▶ **Text**
Literary waiter / SAT 3-25-17 / Coffee in miltary slang / Locale in two James Bond films / Media inits since 1922 / Subject of 1942 film musical Yankee Doodle Dandy / Joey of children's literature

Saturday, March 25, 2017

Constructor: Sam Ezersky and David Steinberg

Relative difficulty: Easy


THEME: none 

Word of the Day: COHAN (51D: Subject of the 1942 film musical "Yankee Doodle Dandy") —
George Michael Cohan (July 3, 1878 – November 5, 1942), known professionally as George M. Cohan, was an American entertainer, playwright, composer, lyricist, actor, singer, dancer and producer. // Cohan began his career as a child, performing with his parents and sister in a vaudeville act known as "The Four Cohans." Beginning with Little Johnny Jones in 1904, he wrote, composed, produced, and appeared in more than three dozen Broadway musicals. Cohan published more than 300 songs during his lifetime, including the standards "Over There", "Give My Regards to Broadway", "The Yankee Doodle Boy" and "You're a Grand Old Flag". As a composer, he was one of the early members of the American Society of Composers, Authors, and Publishers (ASCAP). He displayed remarkable theatrical longevity, appearing in films until the 1930s, and continuing to perform as a headline artist until 1940. // Known in the decade before World War I as "the man who owned Broadway", he is considered the father of American musical comedy. His life and music were depicted in the Academy Award-winning film Yankee Doodle Dandy (1942) and the 1968 musical George M!. A statue of Cohan in Times Square in New York City commemorates his contributions to American musical theatre. (wikipedia)

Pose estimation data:
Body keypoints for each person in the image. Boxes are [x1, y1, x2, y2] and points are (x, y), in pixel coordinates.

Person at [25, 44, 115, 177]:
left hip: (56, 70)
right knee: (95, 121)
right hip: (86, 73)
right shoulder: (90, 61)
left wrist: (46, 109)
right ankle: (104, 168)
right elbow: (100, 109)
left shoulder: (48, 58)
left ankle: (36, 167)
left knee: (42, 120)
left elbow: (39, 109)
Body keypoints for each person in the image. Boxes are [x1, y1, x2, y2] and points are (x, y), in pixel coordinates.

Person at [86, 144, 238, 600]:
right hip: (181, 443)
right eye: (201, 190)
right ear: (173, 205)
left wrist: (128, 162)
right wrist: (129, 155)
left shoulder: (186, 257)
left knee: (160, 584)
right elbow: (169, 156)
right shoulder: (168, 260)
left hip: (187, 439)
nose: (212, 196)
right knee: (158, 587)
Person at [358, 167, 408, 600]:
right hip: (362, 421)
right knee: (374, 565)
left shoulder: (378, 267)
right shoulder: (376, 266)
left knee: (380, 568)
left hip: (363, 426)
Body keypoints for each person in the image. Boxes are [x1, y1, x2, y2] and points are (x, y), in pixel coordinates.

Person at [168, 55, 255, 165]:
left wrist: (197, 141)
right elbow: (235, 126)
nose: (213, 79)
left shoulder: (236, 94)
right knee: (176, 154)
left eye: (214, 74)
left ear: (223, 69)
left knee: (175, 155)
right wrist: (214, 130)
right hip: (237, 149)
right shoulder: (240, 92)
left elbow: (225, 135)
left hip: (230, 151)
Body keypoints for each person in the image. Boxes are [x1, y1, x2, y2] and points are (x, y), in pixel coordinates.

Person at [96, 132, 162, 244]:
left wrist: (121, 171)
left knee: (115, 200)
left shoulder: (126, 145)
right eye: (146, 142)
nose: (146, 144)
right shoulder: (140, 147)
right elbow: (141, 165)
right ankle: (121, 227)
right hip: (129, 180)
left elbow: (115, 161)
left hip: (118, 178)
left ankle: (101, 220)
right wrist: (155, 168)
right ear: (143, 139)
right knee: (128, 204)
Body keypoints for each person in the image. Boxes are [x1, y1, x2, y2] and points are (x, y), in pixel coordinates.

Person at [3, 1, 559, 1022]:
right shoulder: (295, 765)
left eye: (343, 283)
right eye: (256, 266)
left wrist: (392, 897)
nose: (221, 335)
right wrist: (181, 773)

* * *

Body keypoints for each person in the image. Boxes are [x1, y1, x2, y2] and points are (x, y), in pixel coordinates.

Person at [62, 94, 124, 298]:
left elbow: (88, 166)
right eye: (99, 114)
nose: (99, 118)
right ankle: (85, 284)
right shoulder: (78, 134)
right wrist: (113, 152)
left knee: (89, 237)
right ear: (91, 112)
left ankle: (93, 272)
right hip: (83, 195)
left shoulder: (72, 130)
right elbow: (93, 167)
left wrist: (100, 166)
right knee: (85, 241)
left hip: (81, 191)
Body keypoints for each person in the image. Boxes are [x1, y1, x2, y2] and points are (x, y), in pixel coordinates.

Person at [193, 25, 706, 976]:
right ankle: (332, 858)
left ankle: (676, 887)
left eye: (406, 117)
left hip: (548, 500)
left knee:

* * *

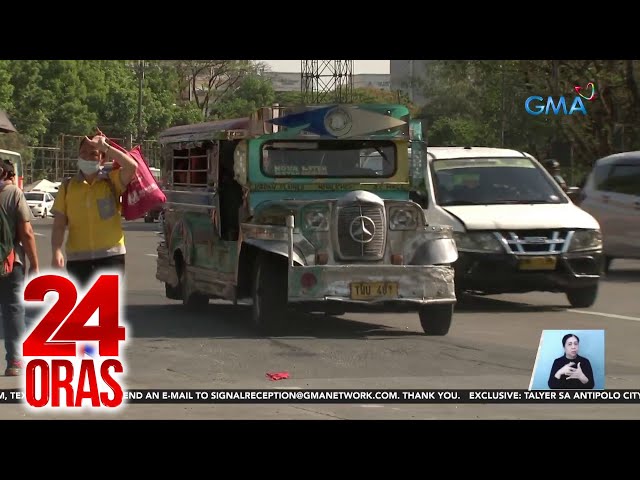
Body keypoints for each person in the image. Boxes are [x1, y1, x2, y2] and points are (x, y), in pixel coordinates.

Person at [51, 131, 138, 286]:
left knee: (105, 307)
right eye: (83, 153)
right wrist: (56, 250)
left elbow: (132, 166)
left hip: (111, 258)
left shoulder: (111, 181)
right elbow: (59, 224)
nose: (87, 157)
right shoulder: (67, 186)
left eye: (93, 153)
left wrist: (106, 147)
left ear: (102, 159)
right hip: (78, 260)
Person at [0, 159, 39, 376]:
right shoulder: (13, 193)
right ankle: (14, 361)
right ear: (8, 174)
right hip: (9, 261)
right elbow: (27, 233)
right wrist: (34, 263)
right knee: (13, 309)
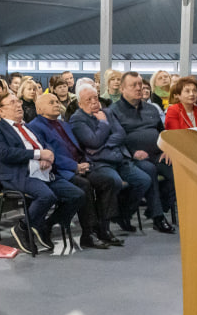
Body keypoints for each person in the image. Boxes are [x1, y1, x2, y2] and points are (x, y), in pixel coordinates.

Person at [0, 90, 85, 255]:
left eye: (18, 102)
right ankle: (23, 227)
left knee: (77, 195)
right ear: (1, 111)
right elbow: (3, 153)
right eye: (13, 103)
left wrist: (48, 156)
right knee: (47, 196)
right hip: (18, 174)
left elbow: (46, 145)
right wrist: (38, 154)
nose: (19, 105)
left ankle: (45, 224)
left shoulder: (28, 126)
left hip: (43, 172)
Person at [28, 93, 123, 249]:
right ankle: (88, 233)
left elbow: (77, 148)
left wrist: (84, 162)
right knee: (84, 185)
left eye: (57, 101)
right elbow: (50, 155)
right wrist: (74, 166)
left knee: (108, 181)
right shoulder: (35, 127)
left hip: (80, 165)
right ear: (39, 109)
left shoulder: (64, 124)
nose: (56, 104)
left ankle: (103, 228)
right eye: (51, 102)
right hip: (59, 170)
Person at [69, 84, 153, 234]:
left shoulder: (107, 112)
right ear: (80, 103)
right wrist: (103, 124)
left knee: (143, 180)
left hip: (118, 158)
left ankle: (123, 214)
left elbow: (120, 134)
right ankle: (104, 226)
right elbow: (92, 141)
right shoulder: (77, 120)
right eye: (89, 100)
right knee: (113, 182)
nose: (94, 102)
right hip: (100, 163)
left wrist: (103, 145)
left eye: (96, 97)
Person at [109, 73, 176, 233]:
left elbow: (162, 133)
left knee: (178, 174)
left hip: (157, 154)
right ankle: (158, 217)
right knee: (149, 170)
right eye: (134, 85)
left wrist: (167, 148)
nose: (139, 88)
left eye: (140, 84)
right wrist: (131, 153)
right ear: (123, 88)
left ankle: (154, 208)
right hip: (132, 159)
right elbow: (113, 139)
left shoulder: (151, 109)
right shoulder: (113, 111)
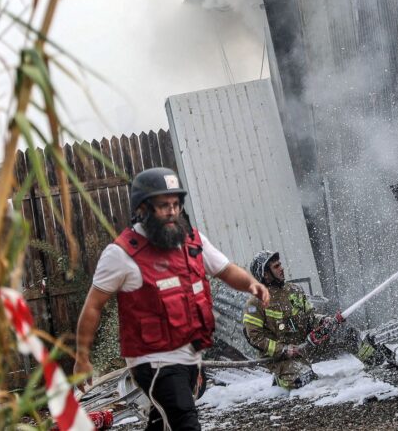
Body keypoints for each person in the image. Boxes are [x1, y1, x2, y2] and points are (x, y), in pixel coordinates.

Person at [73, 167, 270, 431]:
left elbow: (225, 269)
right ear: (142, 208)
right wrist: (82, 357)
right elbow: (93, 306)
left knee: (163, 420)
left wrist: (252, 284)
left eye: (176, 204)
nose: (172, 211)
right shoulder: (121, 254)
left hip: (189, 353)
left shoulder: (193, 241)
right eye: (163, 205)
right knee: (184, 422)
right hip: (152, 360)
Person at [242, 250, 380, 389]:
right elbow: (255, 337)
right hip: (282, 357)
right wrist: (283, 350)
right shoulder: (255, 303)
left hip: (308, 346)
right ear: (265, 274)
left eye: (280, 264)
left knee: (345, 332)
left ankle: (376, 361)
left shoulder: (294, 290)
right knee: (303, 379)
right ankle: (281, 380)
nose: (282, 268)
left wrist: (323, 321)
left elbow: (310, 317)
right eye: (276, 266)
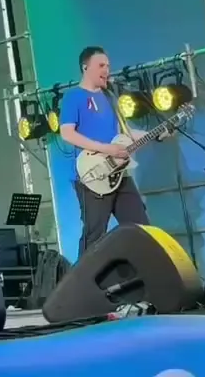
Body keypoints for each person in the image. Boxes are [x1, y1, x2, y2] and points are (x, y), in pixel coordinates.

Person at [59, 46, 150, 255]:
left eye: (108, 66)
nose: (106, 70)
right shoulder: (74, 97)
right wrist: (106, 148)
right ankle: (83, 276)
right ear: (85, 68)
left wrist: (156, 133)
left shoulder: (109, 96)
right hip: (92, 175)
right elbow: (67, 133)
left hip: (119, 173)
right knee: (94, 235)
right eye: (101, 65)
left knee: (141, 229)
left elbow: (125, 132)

▶ **Your objective**
Decide whether each statement agrees with the crossword page, answering yes or no and quoting the words that settle it: 1. Cohan published more than 300 songs. 2. The puzzle's relative difficulty is given as medium. 3. Cohan's career began with Little Johnny Jones in 1904. Rely only on the crossword page for the answers, not on the lines.

▶ **Solution below**
1. Yes: "Cohan published more than 300 songs during his lifetime"
2. No: "Relative difficulty: Easy"
3. No: "Cohan began his career as a child, performing with his parents and sister in a vaudeville act known as "The Four Cohans.""